Hamas yaptığı açıklamada, kararı "Gazze Şeridi'ndeki sivillere yönelik acımasız ve yıkıcı savaşını durdurması için İsrail'e baskı yapma yolunda önemli bir adım" olarak nitelendirdi.

"Uluslararası toplumu ve BM'yi, İsrail'e silah tedarik eden ülkeler ile şirketleri bu kararı derhal uygulamaya zorlamak için pratik önlemler almaya" çağıran Hamas, açıklamasında başta ABD olmak üzere ülkelerden "İsrail'in işgaline ve ordusuna askeri ve siyasi destek vermeyi durdurmalarını" talep etti.

Karar 28'e karşı 6 oyla kabul edilmişti

BM İnsan Hakları Konseyi'nin 55. Oturumu kapsamında "Doğu Kudüs dahil işgal altındaki Filistin topraklarında insan hakları durumu ve hesap verebilirlik ile adaleti sağlama yükümlülüğü" başlıklı karar tasarısı dün oylanmıştı.

Türkiye'nin de ortak sunucuları arasında yer aldığı ve İslam İşbirliği Teşkilatı (İTT) tarafından sunulan karar tasarısı, 47 üyeli Konsey'deki oylamada 28'e karşı 6 oyla kabul edilmişti.
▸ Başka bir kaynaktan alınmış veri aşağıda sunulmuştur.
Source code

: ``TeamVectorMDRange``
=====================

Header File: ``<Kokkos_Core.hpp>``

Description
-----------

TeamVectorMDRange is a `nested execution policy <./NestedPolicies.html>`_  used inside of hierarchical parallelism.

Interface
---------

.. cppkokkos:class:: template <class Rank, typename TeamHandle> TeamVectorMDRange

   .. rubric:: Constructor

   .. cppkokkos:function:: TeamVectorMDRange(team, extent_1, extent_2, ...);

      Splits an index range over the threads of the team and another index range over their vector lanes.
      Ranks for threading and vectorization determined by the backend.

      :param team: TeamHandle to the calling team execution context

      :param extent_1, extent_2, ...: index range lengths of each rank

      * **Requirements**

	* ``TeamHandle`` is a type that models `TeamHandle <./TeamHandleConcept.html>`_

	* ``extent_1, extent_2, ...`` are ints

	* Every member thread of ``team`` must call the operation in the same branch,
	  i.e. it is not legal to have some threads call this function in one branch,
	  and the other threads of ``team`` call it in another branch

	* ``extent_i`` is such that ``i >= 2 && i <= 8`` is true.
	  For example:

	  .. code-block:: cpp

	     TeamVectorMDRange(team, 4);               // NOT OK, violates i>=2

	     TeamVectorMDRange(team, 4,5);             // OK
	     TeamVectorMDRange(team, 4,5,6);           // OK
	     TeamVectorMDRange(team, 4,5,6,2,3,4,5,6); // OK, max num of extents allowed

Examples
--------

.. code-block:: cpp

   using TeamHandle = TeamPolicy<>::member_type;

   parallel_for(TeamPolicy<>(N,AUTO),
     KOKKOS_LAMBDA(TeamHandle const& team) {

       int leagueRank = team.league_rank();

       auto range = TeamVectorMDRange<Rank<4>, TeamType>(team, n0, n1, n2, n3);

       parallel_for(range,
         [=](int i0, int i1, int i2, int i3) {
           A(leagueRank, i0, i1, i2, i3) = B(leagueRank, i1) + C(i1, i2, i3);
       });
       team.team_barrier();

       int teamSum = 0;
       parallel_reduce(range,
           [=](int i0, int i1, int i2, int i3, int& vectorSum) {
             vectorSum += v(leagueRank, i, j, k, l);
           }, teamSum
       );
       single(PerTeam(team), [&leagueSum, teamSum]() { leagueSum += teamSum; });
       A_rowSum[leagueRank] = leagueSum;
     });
Oylamada 13 ülke ise çekimser kalmıştı.

ABD, Arjantin, Bulgaristan, Almanya, Malavi ve Paraguay tasarı aleyhinde oy verirken Fransa, Hindistan ve Japonya çekimser kalmıştı.

Tasarıda, "işgalci güç" İsrail'in, Doğu Kudüs dahil 1967'den bu yana işgal ettiği Filistin topraklarındaki işgaline son vermesi talep edilirken İsrail-Filistin çatışmasını sona erdirmeye yönelik tüm çabaların, uluslararası insancıl hukuka, uluslararası insan hakları hukukuna ve ilgili BM kararlarına dayanması gerektiği vurgulanmıştı.

İsrail soykırımında öne çıkan 11 katliam İsrail soykırımında öne çıkan 11 katliam

İsrail'e Gazze Şeridi'ndeki ablukayı ve diğer tüm toplu cezalandırma yöntemlerini derhal sonlandırması çağrısının yapıldığı tasarıda, "Gazze'de acilen ateşkes sağlanmalı. Özellikle geçişler ve kara yolları üzerinden acil insani erişim ve yardım sağlanmalı ve Gazze'deki Filistin halkının temel ihtiyaçları acilen giderilmeli." ifadeleri yer almıştı.

Tasarıda, İsrailli yetkililerin "soykırımı teşvik" anlamına gelen açıklamalarından derin endişe duyulduğu ifade edilirken İsrail'den soykırımı önleme yönündeki yasal sorumluluğunu yerine getirmesi ve Uluslararası Adalet Divanı tarafından 26 Ocak 2024'te hükmedilen geçici tedbirlere tam uyması talep edilmişti.

İsrail'in Gazze'nin güneyindeki Refah şehrine yapılacak her türlü büyük ölçekli askeri saldırıya ve bunun neden olacağı yıkıcı insani sonuçlara karşı uyarının yer aldığı tasarıda, Gazze'deki sivillerin "aç bırakılmasının, İsrail tarafından bir savaş yöntemi olarak kullanılması da kınanmıştı.

Tasarıda, uluslararası insancıl hukukun daha fazla ihlal edilmesini ve insan hakları ihlallerini önlemek adına tüm ülkelere, "işgalci güç" İsrail'e silah, mühimmat ve diğer askeri teçhizatın satışını ve transferini durdurmaları çağrısına da yer verilmişti.